## Your assignment
Whenever a line of the listing contains the string "because", return that line.
═════ Data under study ═════
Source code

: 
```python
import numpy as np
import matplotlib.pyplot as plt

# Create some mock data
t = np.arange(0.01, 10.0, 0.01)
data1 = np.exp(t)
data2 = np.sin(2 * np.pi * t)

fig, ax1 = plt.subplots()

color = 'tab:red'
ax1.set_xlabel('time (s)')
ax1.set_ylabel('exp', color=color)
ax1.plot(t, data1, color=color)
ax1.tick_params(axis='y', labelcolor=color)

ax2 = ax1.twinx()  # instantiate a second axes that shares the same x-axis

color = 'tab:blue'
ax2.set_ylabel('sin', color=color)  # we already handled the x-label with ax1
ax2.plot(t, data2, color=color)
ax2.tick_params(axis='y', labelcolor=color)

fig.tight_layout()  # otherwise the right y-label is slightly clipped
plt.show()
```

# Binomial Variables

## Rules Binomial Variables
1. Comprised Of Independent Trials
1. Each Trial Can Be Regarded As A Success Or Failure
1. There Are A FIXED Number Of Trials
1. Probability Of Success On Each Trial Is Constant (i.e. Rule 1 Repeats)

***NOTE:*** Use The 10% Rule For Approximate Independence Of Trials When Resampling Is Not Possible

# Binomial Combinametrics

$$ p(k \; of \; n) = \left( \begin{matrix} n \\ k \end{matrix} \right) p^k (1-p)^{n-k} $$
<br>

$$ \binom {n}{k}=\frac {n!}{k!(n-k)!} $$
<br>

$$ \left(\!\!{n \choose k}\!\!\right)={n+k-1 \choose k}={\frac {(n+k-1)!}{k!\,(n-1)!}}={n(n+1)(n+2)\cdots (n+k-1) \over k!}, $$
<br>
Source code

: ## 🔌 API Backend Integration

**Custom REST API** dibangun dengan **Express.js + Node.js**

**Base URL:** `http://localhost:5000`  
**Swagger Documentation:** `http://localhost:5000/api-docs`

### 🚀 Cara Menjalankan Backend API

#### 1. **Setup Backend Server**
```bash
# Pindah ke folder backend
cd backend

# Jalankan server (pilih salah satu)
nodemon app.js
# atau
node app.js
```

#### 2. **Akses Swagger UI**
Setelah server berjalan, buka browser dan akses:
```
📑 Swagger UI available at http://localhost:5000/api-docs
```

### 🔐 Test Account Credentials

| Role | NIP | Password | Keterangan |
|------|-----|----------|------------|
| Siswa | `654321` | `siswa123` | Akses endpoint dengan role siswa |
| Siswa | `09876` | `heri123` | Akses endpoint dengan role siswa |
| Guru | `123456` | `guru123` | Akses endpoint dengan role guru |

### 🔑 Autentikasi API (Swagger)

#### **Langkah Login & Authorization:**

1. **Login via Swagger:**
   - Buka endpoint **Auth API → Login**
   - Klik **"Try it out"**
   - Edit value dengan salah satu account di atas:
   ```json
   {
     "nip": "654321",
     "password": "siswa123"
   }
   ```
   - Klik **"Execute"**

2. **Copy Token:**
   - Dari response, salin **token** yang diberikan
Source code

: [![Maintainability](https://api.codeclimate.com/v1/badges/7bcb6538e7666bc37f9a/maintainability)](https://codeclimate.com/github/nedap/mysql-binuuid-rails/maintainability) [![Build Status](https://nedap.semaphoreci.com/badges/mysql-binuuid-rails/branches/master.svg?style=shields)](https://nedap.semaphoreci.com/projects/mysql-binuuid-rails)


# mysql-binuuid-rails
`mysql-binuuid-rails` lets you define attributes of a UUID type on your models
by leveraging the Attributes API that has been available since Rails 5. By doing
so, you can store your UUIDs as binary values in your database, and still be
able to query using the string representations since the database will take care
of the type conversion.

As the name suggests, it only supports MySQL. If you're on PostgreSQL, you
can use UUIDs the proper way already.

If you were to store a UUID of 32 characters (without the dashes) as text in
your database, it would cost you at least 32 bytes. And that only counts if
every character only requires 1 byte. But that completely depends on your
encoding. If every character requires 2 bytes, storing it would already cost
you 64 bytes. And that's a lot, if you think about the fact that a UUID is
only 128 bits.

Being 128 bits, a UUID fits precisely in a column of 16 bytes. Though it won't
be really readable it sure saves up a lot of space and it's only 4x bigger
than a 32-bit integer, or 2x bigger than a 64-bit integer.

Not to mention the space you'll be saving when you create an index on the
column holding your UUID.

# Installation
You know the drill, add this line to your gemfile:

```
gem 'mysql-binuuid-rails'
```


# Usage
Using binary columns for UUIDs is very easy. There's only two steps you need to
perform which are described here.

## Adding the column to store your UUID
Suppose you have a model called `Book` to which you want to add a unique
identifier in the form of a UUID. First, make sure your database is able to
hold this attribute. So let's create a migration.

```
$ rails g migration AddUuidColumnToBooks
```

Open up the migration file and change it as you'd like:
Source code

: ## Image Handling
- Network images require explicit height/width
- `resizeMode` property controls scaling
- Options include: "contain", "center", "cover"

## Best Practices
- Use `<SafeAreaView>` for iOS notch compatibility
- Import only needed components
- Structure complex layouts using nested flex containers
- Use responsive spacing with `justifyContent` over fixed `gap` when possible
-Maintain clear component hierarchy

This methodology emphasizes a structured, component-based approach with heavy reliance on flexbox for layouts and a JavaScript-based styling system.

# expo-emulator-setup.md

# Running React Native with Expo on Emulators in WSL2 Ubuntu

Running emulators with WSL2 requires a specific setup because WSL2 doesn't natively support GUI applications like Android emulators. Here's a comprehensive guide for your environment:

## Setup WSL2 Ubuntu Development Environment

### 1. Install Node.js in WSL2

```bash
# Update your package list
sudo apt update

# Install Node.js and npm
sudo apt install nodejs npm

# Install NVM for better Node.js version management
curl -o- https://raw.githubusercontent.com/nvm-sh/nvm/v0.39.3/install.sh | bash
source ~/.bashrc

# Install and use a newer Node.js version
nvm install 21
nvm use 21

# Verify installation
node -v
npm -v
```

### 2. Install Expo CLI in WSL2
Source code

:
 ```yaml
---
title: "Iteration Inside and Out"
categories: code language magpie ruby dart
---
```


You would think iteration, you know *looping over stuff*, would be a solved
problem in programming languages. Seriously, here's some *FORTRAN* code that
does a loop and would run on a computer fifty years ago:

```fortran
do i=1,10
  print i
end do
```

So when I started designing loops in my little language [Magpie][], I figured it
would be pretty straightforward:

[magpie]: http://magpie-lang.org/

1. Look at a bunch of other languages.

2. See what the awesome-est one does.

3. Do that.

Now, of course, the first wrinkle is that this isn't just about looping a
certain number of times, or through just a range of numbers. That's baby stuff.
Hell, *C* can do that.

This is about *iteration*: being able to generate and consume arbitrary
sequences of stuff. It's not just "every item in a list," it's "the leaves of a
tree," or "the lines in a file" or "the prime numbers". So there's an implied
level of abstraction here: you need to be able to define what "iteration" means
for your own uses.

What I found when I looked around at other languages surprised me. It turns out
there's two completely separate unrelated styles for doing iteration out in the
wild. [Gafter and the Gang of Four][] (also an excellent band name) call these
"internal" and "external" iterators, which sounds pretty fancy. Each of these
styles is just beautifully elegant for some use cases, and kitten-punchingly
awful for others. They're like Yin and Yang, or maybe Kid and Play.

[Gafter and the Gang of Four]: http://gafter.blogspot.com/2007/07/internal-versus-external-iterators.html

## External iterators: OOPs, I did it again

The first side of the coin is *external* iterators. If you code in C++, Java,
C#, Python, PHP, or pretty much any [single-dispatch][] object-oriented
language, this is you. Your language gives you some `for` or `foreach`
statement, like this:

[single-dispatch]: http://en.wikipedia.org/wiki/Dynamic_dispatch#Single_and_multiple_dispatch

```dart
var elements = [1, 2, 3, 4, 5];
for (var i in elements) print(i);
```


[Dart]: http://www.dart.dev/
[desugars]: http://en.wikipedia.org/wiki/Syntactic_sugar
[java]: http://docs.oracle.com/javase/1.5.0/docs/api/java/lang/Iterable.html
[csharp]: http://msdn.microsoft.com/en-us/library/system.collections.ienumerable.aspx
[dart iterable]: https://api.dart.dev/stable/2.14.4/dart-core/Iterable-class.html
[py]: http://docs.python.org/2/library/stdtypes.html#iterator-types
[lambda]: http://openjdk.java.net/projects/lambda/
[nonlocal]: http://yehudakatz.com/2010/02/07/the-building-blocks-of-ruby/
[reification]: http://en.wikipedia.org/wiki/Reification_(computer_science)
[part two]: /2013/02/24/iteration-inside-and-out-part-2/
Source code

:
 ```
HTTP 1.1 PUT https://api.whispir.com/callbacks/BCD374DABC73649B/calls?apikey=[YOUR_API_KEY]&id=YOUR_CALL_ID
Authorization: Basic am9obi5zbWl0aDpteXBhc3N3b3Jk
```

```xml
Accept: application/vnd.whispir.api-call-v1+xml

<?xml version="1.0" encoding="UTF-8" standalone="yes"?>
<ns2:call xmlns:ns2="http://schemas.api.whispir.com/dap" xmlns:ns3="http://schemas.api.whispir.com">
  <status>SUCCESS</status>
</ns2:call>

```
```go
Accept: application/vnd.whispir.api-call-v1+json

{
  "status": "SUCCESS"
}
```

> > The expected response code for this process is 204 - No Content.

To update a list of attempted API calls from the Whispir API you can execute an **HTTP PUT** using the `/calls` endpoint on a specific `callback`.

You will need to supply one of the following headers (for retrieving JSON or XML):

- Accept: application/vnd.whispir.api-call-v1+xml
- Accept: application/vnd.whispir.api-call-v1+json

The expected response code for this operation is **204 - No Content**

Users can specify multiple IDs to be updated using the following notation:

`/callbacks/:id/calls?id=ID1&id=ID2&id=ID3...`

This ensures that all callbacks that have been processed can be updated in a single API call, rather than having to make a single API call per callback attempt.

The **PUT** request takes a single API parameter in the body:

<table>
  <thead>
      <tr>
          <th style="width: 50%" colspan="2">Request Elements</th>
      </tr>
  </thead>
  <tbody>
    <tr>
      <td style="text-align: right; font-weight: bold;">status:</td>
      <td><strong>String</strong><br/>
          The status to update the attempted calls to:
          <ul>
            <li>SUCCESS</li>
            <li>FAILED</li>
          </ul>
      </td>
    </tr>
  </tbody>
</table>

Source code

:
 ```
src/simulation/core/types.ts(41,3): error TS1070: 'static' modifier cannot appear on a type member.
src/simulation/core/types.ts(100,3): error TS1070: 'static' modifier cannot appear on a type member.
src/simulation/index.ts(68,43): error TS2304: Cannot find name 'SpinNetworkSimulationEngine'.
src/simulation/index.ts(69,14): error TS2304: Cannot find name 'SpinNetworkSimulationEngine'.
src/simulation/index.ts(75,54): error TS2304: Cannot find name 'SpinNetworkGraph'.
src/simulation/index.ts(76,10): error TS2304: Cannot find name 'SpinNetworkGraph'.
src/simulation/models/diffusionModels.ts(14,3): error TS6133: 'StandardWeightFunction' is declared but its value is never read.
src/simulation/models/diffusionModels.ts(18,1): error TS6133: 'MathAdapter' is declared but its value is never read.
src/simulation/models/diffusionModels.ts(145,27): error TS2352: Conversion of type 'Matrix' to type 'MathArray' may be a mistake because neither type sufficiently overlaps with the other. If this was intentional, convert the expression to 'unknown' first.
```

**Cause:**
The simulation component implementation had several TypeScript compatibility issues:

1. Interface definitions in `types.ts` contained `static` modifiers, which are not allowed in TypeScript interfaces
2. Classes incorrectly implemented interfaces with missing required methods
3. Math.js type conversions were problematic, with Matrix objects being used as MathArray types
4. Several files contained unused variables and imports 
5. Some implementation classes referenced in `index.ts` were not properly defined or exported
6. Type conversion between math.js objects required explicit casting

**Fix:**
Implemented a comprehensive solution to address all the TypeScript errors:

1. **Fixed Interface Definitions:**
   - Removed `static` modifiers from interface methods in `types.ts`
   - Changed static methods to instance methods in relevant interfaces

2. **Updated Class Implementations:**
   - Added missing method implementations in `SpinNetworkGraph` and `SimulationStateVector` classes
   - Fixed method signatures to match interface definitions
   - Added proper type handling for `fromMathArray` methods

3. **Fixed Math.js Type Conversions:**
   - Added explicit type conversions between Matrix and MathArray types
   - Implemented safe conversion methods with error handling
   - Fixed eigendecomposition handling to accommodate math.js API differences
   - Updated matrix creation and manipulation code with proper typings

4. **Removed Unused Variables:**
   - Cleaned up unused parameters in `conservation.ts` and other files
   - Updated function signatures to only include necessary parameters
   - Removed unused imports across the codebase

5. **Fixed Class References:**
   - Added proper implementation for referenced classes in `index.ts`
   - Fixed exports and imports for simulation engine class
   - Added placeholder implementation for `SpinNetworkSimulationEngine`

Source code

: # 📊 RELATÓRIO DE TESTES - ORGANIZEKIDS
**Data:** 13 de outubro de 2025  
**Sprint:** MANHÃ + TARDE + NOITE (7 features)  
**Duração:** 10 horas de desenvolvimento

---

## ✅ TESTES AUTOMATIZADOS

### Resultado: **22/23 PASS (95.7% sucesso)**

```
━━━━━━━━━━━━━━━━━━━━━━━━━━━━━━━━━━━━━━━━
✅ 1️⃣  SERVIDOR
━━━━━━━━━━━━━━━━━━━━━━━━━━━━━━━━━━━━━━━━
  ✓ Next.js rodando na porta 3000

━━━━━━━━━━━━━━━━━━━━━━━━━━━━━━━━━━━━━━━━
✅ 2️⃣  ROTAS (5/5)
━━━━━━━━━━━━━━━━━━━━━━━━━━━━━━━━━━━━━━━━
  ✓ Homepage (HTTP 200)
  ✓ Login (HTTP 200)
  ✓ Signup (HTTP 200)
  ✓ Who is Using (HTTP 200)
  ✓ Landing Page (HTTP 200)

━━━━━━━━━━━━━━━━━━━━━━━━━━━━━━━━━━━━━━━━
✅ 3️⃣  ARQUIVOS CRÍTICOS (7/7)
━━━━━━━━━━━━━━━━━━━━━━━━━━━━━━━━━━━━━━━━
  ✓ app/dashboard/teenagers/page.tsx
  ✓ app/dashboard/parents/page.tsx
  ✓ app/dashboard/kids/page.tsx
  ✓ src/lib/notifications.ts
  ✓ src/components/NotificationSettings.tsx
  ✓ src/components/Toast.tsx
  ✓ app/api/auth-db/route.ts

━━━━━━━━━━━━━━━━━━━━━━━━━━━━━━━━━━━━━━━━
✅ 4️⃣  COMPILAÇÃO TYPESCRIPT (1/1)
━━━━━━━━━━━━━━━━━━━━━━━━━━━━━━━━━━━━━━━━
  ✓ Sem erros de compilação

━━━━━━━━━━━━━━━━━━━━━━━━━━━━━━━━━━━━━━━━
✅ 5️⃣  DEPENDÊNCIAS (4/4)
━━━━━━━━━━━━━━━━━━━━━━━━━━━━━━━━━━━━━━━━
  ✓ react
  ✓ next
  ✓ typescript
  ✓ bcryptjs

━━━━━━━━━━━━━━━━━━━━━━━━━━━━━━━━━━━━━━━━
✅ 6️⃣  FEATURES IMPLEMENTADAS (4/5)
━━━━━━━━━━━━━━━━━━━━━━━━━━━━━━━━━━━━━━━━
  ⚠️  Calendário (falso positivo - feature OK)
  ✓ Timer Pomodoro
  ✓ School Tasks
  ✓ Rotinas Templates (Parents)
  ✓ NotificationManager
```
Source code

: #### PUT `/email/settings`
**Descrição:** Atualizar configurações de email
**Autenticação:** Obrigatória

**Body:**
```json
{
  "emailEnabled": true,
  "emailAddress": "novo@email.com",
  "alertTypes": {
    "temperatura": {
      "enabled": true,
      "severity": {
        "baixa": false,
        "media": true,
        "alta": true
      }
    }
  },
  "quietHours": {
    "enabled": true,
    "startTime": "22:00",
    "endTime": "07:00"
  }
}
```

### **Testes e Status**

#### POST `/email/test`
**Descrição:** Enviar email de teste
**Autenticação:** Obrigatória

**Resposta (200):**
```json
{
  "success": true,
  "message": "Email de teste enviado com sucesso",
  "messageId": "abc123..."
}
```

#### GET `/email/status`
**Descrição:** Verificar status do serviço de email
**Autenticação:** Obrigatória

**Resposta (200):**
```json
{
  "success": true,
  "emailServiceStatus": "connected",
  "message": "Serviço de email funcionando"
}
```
═════
## Solution for this problem
Running emulators with WSL2 requires a specific setup because WSL2 doesn't natively support GUI applications like Android emulators. Here's a comprehensive guide for your environment:
src/simulation/models/diffusionModels.ts(145,27): error TS2352: Conversion of type 'Matrix' to type 'MathArray' may be a mistake because neither type sufficiently overlaps with the other. If this was intentional, convert the expression to 'unknown' first.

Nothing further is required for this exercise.